Departing BG chief executive Chris Finlayson will have been comforted this morning by the sharp drop in the share price, but as the day has gone on the buyers have come back in, assiduously closing the gap seen at the beginning of trading. Once the headline news has cleared, the rest of BG’s update will offer little comfort; the new boss will have to get a firm grip if he is to reverse the declining trend in production that has hobbled the share price all year.
Dow within reach of 16,600
The week has started quietly in economic terms, but US markets have nonetheless put their best foot forward, recovering much of the ground lost on Friday. The Dow Jones is, yet again, within easy reach of the magic 16,600 level that has stunted progress a number of times already, while S&P 500 bulls will be wondering if they can squeeze in a rally to 1900 before non-farms throw a spanner into the works. The worry was that new sanctions on Russia might cause investors to keep their powder dry, but it seems that markets are content to let the politicians trade sanctions and rhetoric, as long as it goes no further than that.
Gold and Silver suffer losses
A revival in risk appetite has hit gold and silver, with both registering heavy losses for the day. Gold held above $1280 last week but it seems we are in for a retest of those levels once again. The focus of events will now be on the Federal Reserve meeting this week – no change is expected from this quarter, but any hint that the Fed is nervous about the underlying state of the US economy could see the buyers return. Copper, meanwhile, is building on the impressive session witnessed on Friday, reaching a fresh seven-week high around $3.12 per pound.

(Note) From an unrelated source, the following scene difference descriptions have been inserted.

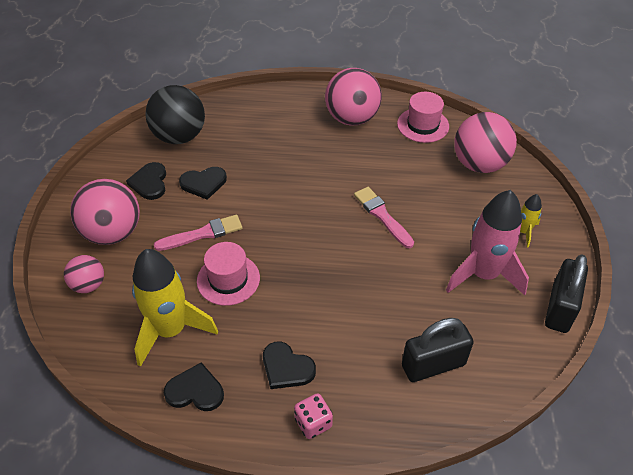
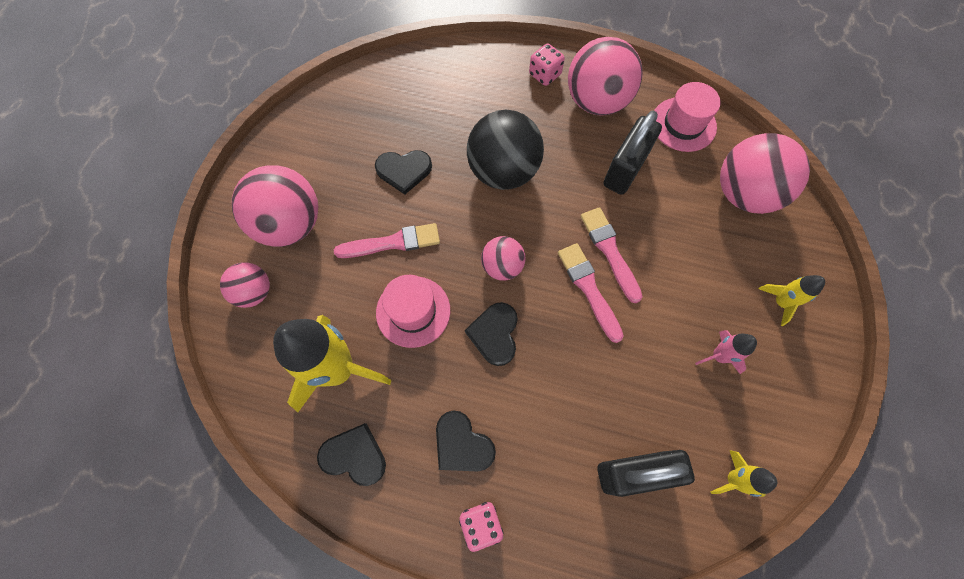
camera: 10 degrees right, 20 degrees up
black heart [126,162,166,200] -> black heart moved to [465,302,518,366]
black ball [145,85,205,144] -> black ball moved to [467,110,544,190]
pink rocket [446,190,529,295] -> pink rocket [695,330,757,374], size x0.47
black padlock [545,254,588,333] -> black padlock moved to [603,110,662,195]
none -> pink ball [481,236,525,280]
none -> pink dice [529,43,565,86]
none -> pink brush [558,243,624,343]
none -> yellow rocket [710,451,777,497]

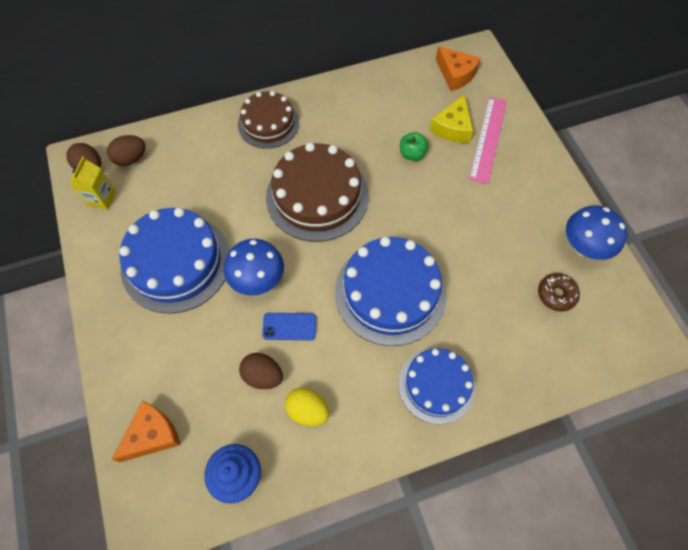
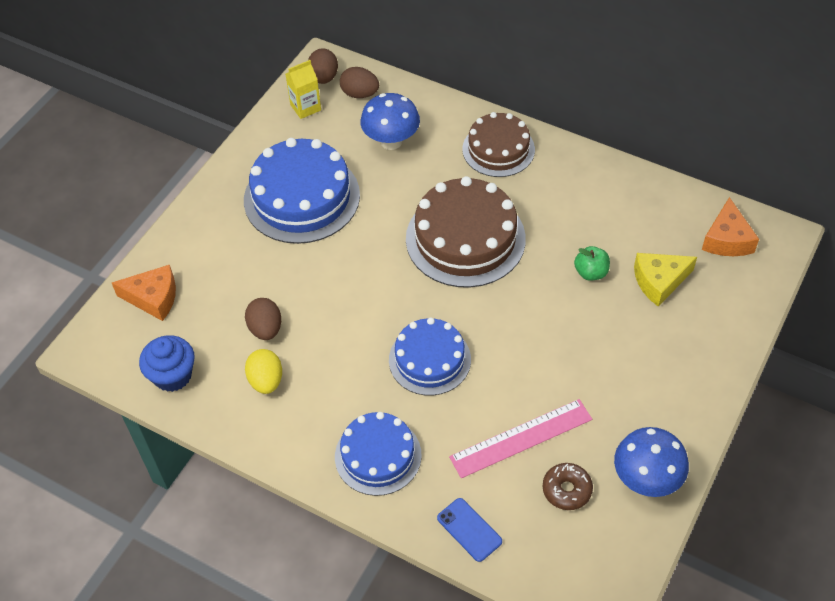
camera: 50 degrees right, 10 degrees down
blue mushroom [224,239,284,295] -> blue mushroom moved to [360,93,420,150]
blue phone [262,313,316,340] -> blue phone moved to [437,498,502,562]
blue cake [335,237,447,346] -> blue cake [389,318,471,396], size x0.64
pink ruler [469,97,507,184] -> pink ruler moved to [449,399,592,478]

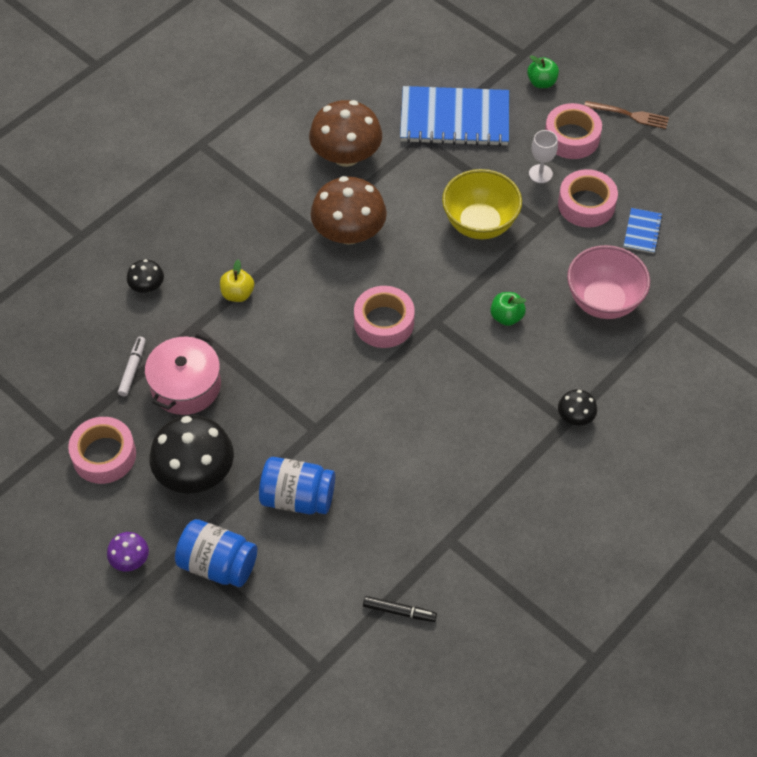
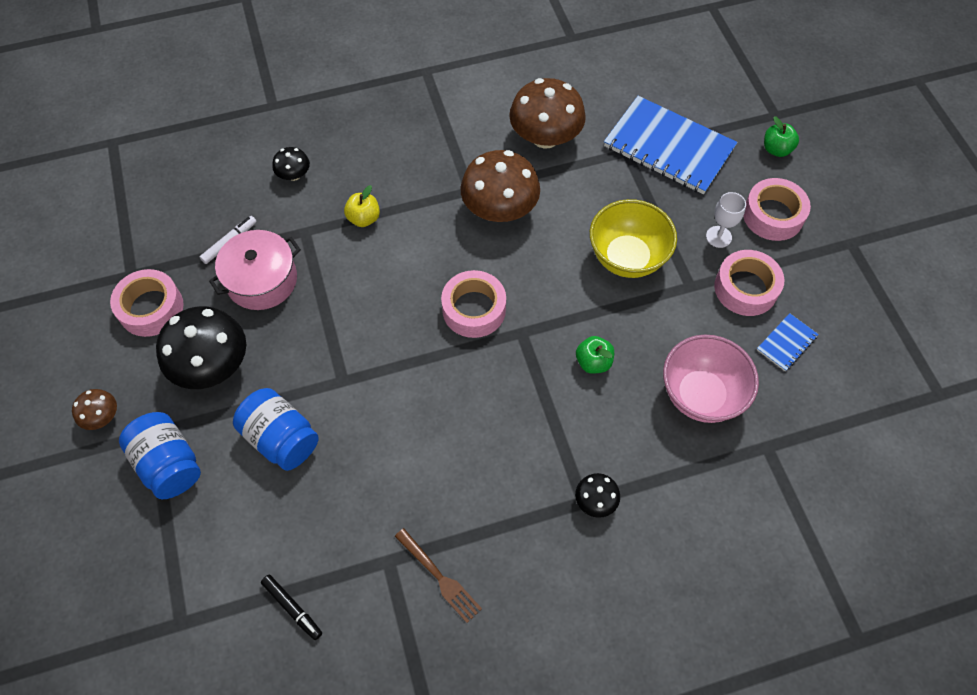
camera: 30 degrees right, 5 degrees up
purple mushroom [107,532,149,571] -> brown mushroom [72,389,117,430]
brown fork [585,101,669,129] -> brown fork moved to [395,528,482,623]

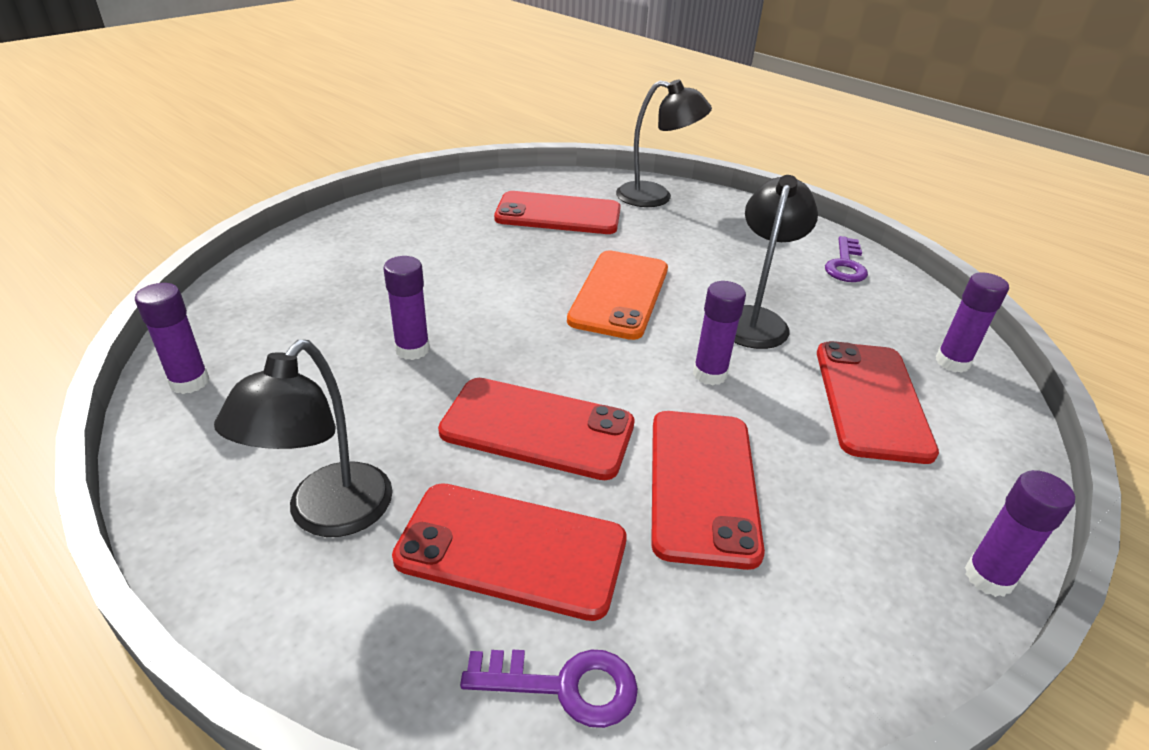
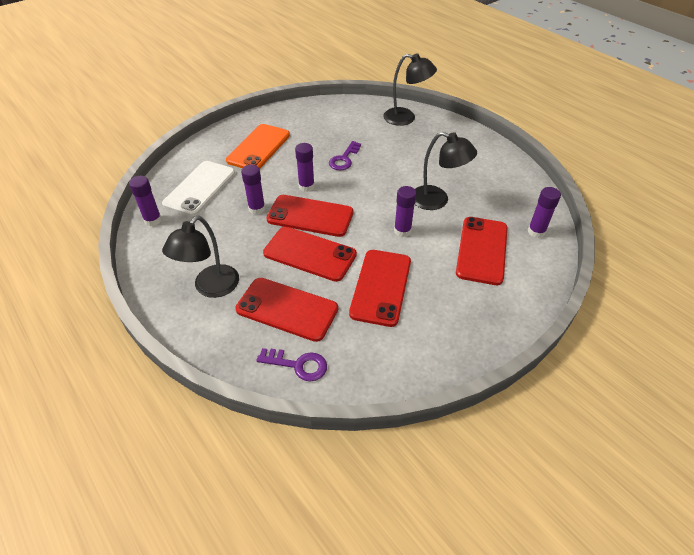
camera: 10 degrees right, 10 degrees up
red phone [494,191,621,234] -> red phone moved to [266,195,354,237]
orange phone [567,250,668,340] -> orange phone moved to [226,124,290,169]
black lamp [734,175,818,349] -> black lamp turned 90 degrees clockwise [414,132,477,210]
purple key [825,236,868,282] -> purple key moved to [329,141,361,170]
purple glue stick [965,470,1075,597] -> purple glue stick moved to [295,143,315,192]
none -> white phone [162,161,235,216]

USD/JPY close to recent highs
USD/JPY has risen in tandem with equity markets yet again, providing the only real excitement in the FX sphere today. Like equity markets, we are back within touching distance of recent highs, with ¥102.80 marking the highpoint of last week’s rally. Non-farms this week are generally predicted to show a pick-up in job growth in the US, which could provide the needed impetus to see the currency pair touch ¥104 again.